Where a line contains "client stakeholders, working across teams and", start there and write out that line and each one after it, word for word, through the final line of the entries; add nothing else.

[RECORDS PROVIDED]

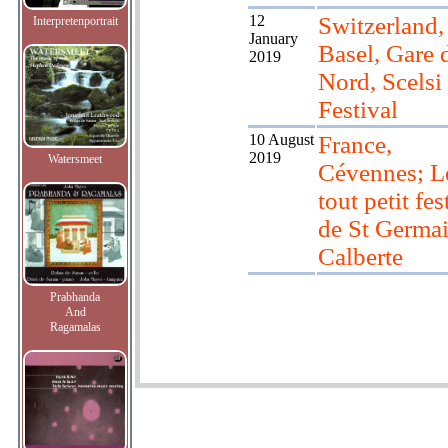
12
Switzerland,
Interpretenportrait
January
Basel, Gare 
2019
Nord, Scelsi
Festival
10 August
France,
2019
Watersmeet
Cévennes; L
tout petit fes
de St Germa
Calberte
Prabhanda
And
Ragamalas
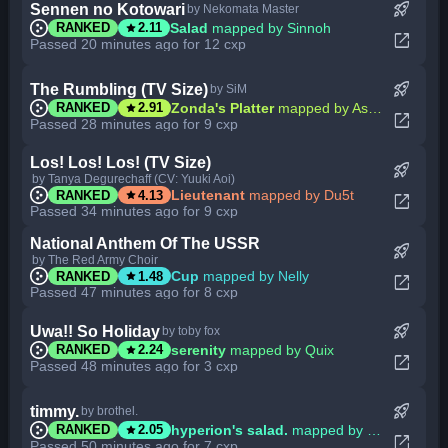
rocket_launch
Sennen no Kotowari
by Nekomata Master
star
Salad
mapped by Sinnoh
RANKED
2.11
open_in_new
Passed 20 minutes ago for 12 cxp
rocket_launch
The Rumbling (TV Size)
by SiM
star
Zonda's Platter
mapped by Ascendance
RANKED
2.91
open_in_new
Passed 28 minutes ago for 9 cxp
Los! Los! Los! (TV Size)
rocket_launch
by Tanya Degurechaff (CV: Yuuki Aoi)
star
Lieutenant
mapped by Du5t
RANKED
4.13
open_in_new
Passed 34 minutes ago for 9 cxp
National Anthem Of The USSR
rocket_launch
by The Red Army Choir
star
Cup
mapped by Nelly
RANKED
1.48
open_in_new
Passed 47 minutes ago for 8 cxp
rocket_launch
Uwa!! So Holiday
by toby fox
star
serenity
mapped by Quix
RANKED
2.24
open_in_new
Passed 48 minutes ago for 3 cxp
rocket_launch
timmy.
by brothel.
star
hyperion's salad.
mapped by MBomb
RANKED
2.05
open_in_new
Passed 50 minutes ago for 7 cxp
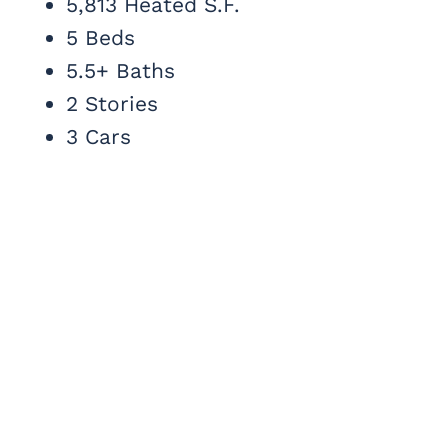
5,813 Heated S.F.
5 Beds
5.5+ Baths
2 Stories
3 Cars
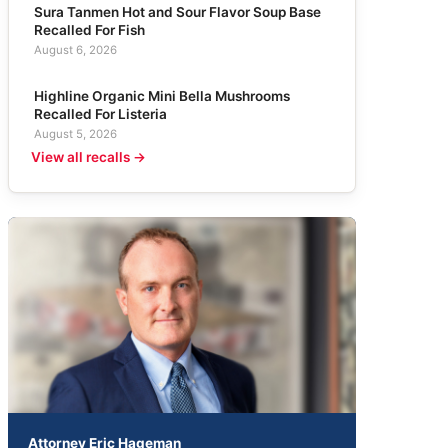
Sura Tanmen Hot and Sour Flavor Soup Base
Recalled For Fish
August 6, 2026
Highline Organic Mini Bella Mushrooms
Recalled For Listeria
August 5, 2026
View all recalls →
Attorney Eric Hageman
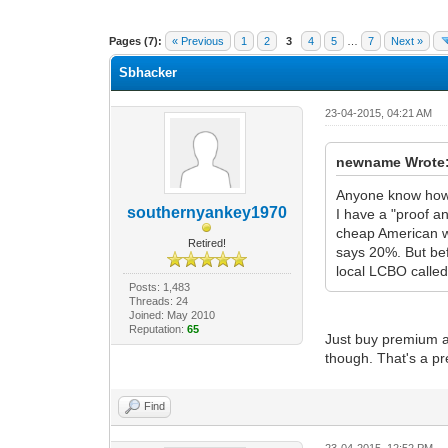
1 Vote(s) - 1 Average
1
2
3
4
5
Pages (7):
« Previous
1
2
3
4
5
…
7
Next »
Sbhacker
23-04-2015, 04:21 AM
newname Wrote
Anyone know how 
southernyankey1970
I have a "proof an
cheap American wh
Retired!
says 20%. But bef
local LCBO calle
Posts: 1,483
Threads: 24
Joined: May 2010
Reputation:
65
Just buy premium al
though. That's a pre
Find
23-04-2015, 12:52 PM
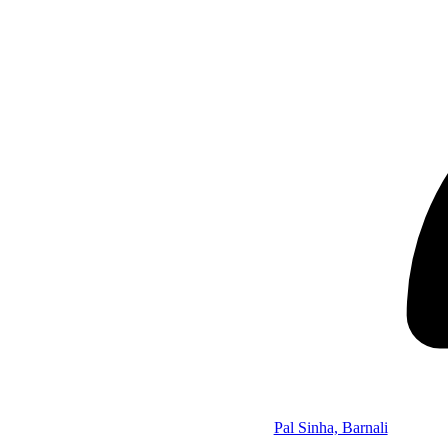
Pal Sinha, Barnali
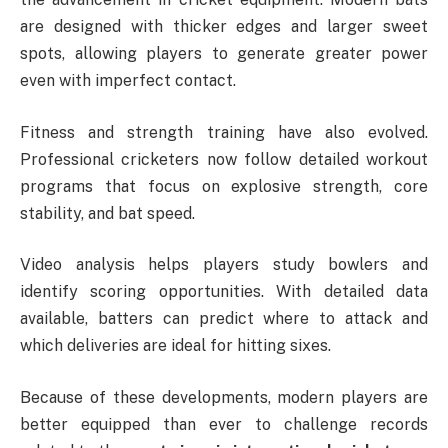
are designed with thicker edges and larger sweet
spots, allowing players to generate greater power
even with imperfect contact.
Fitness and strength training have also evolved.
Professional cricketers now follow detailed workout
programs that focus on explosive strength, core
stability, and bat speed.
Video analysis helps players study bowlers and
identify scoring opportunities. With detailed data
available, batters can predict where to attack and
which deliveries are ideal for hitting sixes.
Because of these developments, modern players are
better equipped than ever to challenge records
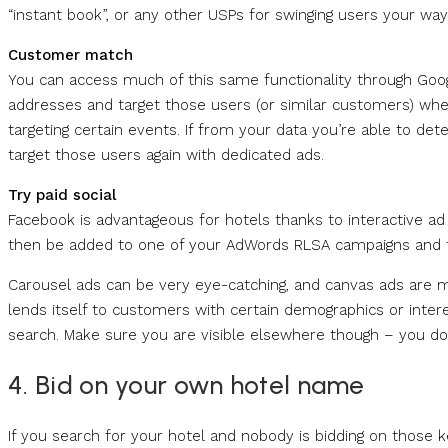
“instant book”, or any other USPs for swinging users your way
Customer match
You can access much of this same functionality through Goo
addresses and target those users (or similar customers) when
targeting certain events. If from your data you’re able to d
target those users again with dedicated ads.
Try paid social
Facebook is advantageous for hotels thanks to interactive a
then be added to one of your AdWords RLSA campaigns and t
Carousel ads can be very eye-catching, and canvas ads are m
lends itself to customers with certain demographics or interes
search. Make sure you are visible elsewhere though – you d
4. Bid on your own hotel name
If you search for your hotel and nobody is bidding on those k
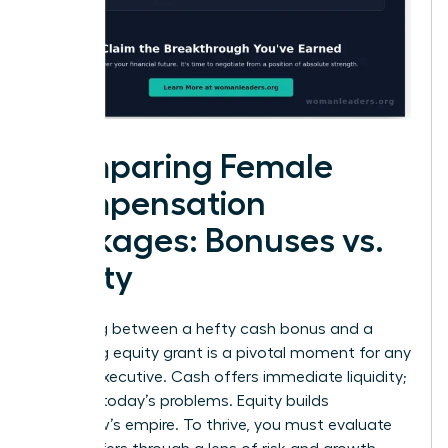
Comparing Female
Compensation
Packages: Bonuses vs.
Equity
Choosing between a hefty cash bonus and a
promising equity grant is a pivotal moment for any
female executive. Cash offers immediate liquidity;
it solves today’s problems. Equity builds
tomorrow’s empire. To thrive, you must evaluate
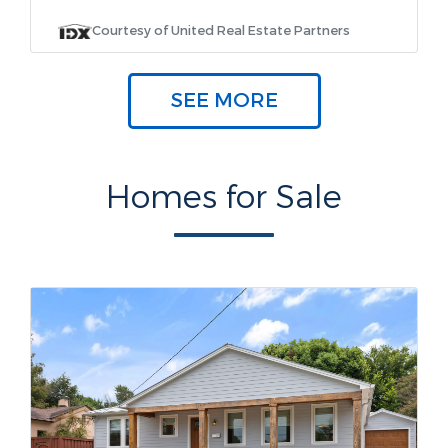
Courtesy of United Real Estate Partners
SEE MORE
Homes for Sale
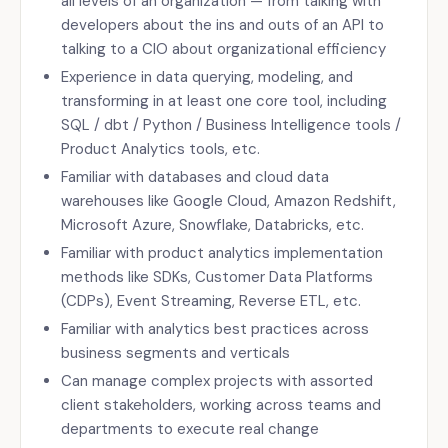
all levels of an organization — from talking with
developers about the ins and outs of an API to
talking to a CIO about organizational efficiency
Experience in data querying, modeling, and
transforming in at least one core tool, including
SQL / dbt / Python / Business Intelligence tools /
Product Analytics tools, etc.
Familiar with databases and cloud data
warehouses like Google Cloud, Amazon Redshift,
Microsoft Azure, Snowflake, Databricks, etc.
Familiar with product analytics implementation
methods like SDKs, Customer Data Platforms
(CDPs), Event Streaming, Reverse ETL, etc.
Familiar with analytics best practices across
business segments and verticals
Can manage complex projects with assorted
client stakeholders, working across teams and
departments to execute real change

[/RECORDS PROVIDED]

• TASK ANSWER
client stakeholders, working across teams and
departments to execute real change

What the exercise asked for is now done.